WHAT IS EXPECTED: Below are some entries. Transcribe the lines from the one holding "is an e_avalon_slave" to the one holding "#20 set0 = 0;", inclusive, but not the pictures among them.
*** MATERIAL FOR THE TASK Section Begins ***
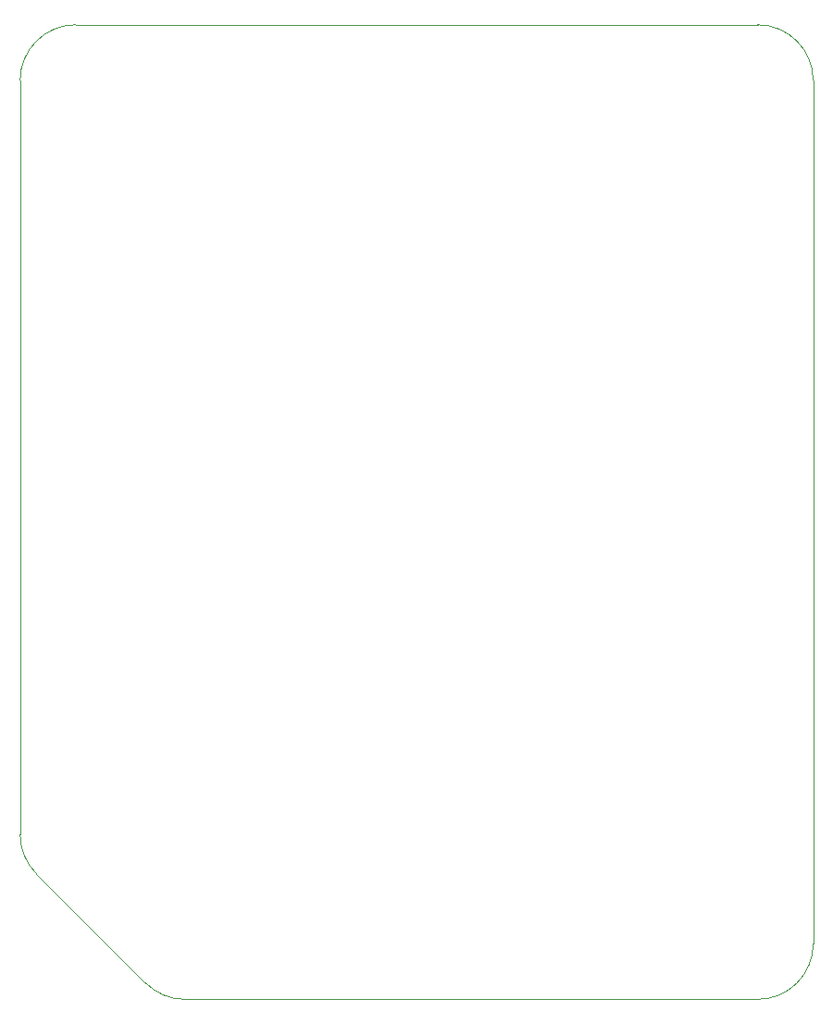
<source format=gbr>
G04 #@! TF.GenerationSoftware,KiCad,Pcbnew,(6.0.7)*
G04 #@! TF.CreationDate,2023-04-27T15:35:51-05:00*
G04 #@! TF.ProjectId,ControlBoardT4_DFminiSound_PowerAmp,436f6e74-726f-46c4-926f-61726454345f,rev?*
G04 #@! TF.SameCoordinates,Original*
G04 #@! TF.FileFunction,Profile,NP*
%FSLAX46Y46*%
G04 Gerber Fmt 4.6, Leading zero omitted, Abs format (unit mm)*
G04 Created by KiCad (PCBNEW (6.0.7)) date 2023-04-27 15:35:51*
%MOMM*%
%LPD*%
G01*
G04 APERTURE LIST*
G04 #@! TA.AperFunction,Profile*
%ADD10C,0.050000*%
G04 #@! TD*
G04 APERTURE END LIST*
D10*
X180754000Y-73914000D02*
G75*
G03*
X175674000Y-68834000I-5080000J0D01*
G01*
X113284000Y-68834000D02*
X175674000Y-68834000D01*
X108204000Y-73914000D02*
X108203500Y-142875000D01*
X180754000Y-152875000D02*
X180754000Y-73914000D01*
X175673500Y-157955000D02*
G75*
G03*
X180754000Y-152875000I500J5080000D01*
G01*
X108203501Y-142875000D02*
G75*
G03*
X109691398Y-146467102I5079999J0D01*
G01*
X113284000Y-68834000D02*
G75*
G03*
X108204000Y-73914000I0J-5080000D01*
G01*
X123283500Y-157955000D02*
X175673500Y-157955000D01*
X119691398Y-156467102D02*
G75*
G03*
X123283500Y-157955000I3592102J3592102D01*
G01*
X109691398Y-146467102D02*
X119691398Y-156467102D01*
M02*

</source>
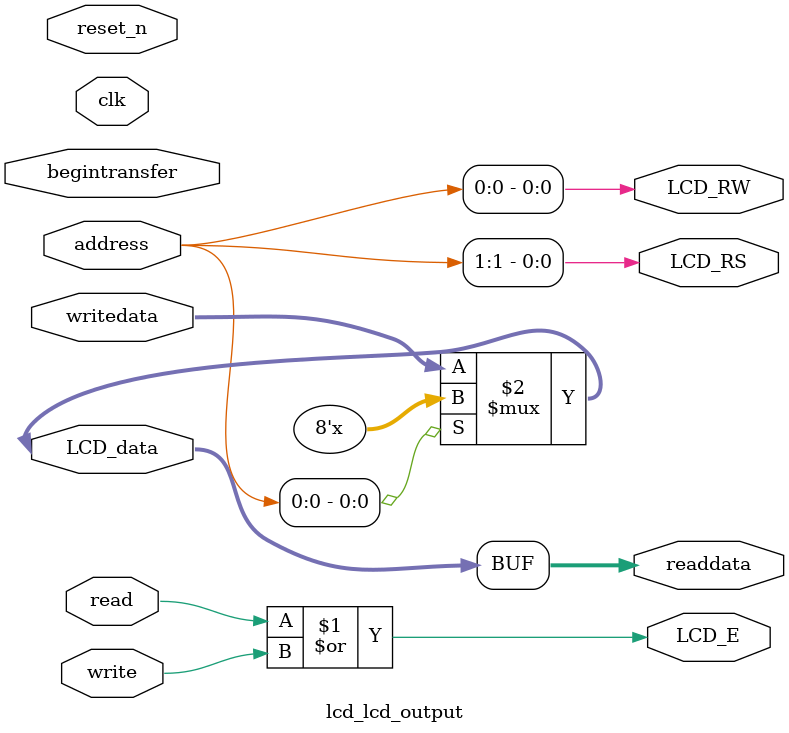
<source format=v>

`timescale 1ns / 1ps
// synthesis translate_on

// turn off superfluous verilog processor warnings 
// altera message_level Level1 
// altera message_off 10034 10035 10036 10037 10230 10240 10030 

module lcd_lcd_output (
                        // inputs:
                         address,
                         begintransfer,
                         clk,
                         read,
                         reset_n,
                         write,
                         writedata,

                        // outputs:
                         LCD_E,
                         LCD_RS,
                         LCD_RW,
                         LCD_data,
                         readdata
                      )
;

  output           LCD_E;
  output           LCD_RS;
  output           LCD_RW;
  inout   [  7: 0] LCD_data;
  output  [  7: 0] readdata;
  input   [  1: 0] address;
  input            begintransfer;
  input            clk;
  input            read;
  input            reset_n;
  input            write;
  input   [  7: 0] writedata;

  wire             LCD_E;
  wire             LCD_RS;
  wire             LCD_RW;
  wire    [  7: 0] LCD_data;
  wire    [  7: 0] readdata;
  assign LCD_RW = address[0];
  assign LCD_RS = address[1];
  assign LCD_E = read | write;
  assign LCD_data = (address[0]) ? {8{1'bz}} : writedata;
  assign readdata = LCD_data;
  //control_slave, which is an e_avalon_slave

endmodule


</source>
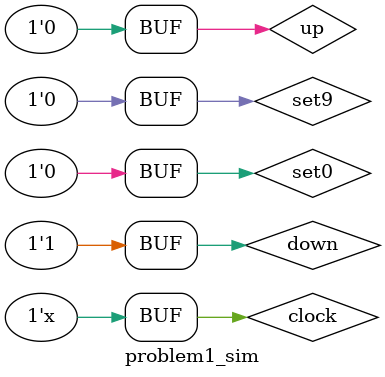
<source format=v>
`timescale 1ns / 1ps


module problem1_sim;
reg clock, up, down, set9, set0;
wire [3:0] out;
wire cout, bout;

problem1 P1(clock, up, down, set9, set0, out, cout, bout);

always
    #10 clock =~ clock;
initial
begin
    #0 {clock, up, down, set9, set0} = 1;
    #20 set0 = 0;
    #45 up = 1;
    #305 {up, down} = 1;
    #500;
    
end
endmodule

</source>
*** MATERIAL FOR THE TASK Section Ends ***
SOLUTION TO THE EXERCISE:
  //control_slave, which is an e_avalon_slave

endmodule


</source>
<source format=v>
`timescale 1ns / 1ps


module problem1_sim;
reg clock, up, down, set9, set0;
wire [3:0] out;
wire cout, bout;

problem1 P1(clock, up, down, set9, set0, out, cout, bout);

always
    #10 clock =~ clock;
initial
begin
    #0 {clock, up, down, set9, set0} = 1;
    #20 set0 = 0;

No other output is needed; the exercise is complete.